───── Selected excerpt ─────

# How do you solve (8x)^(1/2)+6=0?

Jul 27, 2016

$x = \frac{9}{2}$

$x = 4.5$

#### Explanation:

${\left(8 x\right)}^{\frac{1}{2}} + 6 = 0$

Get rid of 6 from left side
For that subtract 6 on both sides

${\left(8 x\right)}^{\frac{1}{2}} = - 6$

Squaring on both sides

$8 x = 36$

$x = \frac{36}{8}$

$x = \frac{9}{2}$

$x = 4.5$

Jul 28, 2016

There are no values of $x$ which satisfy this equation.

#### Explanation:

${\left(8 x\right)}^{\frac{1}{2}} + 6 = 0$

Subtract $6$ from both sides to get:

${\left(8 x\right)}^{\frac{1}{2}} = - 6$

Square both sides, noting that squaring may introduce spurious solutions:

$8 x = 36$

Divide both sides by $8$ to get:

$x = \frac{36}{8} = \frac{9}{2}$

Check:

${\left(8 x\right)}^{\frac{1}{2}} + 6 = {\left(8 \cdot \frac{9}{2}\right)}^{\frac{1}{2}} + 6 = {36}^{\frac{1}{2}} + 6 = 6 + 6 = 12$

So this $x$ is not a solution of the original equation.

─────

** What to work on **
Answer these questions about the equation thread:
1. What value of x does the answer dated Jul 27, 2016 give, in decimal form?
2. According to the answer dated Jul 28, 2016, what may squaring both sides introduce?
3. In that same answer's check, what number does the left side come to?
The records have nothing to do with this exercise.

───── Recorded information ─────

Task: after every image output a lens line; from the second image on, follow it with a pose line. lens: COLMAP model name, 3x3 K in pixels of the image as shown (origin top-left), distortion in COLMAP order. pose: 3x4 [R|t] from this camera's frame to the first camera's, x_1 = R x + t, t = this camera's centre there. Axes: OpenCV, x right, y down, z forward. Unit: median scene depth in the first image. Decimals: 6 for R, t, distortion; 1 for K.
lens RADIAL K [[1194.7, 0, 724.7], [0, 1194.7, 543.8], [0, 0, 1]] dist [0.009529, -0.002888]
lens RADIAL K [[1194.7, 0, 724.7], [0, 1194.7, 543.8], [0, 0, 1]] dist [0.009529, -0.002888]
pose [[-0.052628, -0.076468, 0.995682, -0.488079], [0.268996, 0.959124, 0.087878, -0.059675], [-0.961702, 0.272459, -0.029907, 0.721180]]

─────
───── Recorded information ─────

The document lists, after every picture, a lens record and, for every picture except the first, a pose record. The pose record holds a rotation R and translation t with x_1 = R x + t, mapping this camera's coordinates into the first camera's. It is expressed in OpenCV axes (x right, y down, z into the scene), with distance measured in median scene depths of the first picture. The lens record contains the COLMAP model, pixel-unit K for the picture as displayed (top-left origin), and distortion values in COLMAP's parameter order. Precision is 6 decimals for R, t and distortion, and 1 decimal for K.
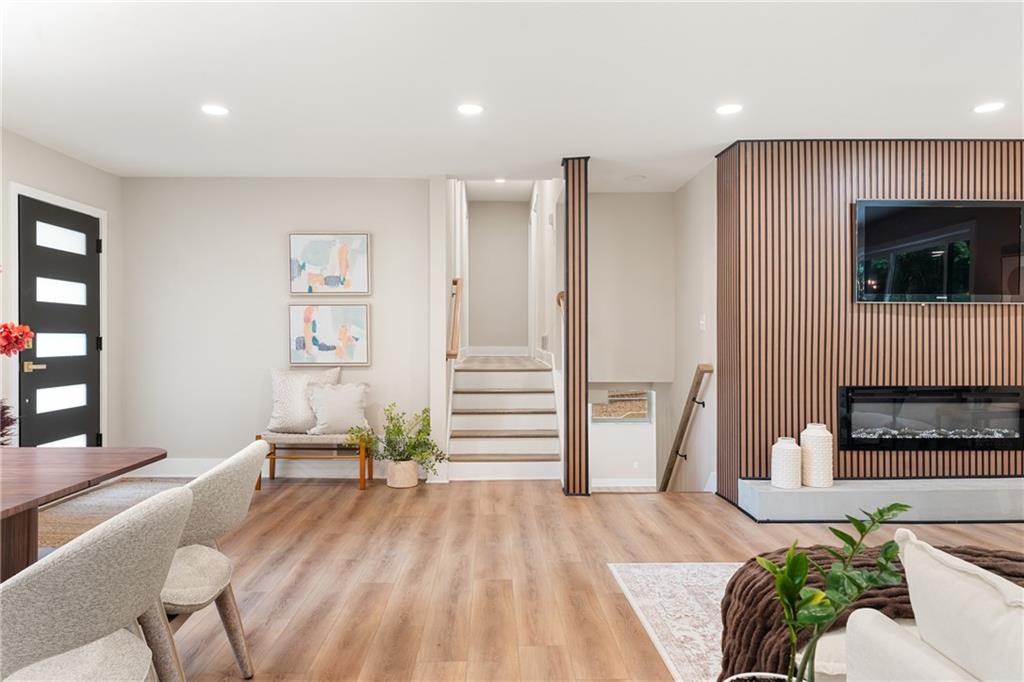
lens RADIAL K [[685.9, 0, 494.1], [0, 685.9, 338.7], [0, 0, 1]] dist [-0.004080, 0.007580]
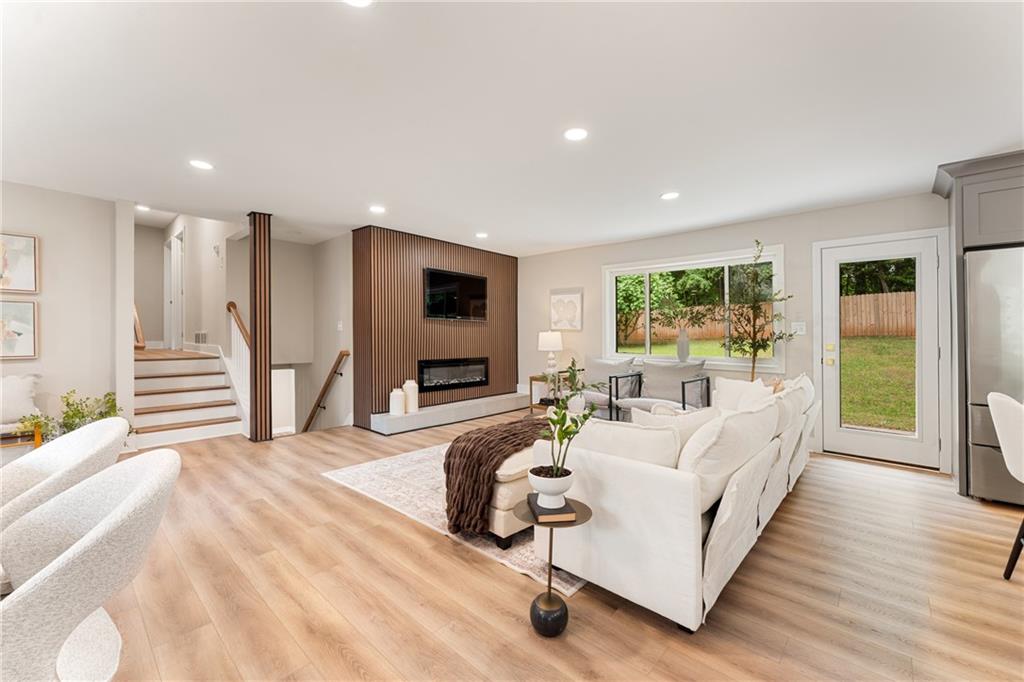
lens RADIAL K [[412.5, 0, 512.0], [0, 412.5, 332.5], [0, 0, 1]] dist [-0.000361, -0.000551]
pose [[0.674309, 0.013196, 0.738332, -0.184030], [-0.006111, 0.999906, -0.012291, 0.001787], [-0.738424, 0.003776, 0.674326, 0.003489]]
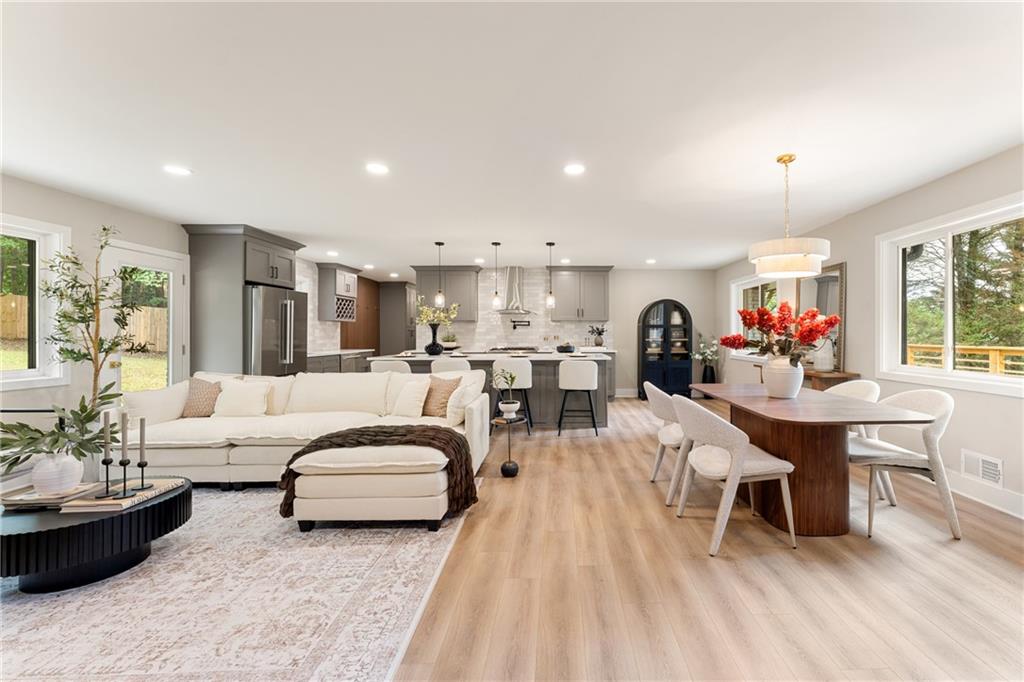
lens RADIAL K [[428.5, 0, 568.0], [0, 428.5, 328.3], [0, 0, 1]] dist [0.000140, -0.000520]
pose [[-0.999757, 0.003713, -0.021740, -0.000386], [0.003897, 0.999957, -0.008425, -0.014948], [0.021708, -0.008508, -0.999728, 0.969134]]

─────
───── Recorded information ─────

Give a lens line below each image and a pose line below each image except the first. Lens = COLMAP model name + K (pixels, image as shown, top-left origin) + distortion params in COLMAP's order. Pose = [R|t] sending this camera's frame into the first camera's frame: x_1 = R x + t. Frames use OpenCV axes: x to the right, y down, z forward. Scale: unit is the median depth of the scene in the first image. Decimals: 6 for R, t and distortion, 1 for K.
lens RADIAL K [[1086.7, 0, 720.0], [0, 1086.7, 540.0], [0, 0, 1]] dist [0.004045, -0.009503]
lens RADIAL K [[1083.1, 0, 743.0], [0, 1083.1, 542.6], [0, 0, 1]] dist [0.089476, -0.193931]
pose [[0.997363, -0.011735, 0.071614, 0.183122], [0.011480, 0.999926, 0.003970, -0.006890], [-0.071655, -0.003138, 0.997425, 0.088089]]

─────

** Your response **
1. 4.5
2. Spurious solutions
3. 12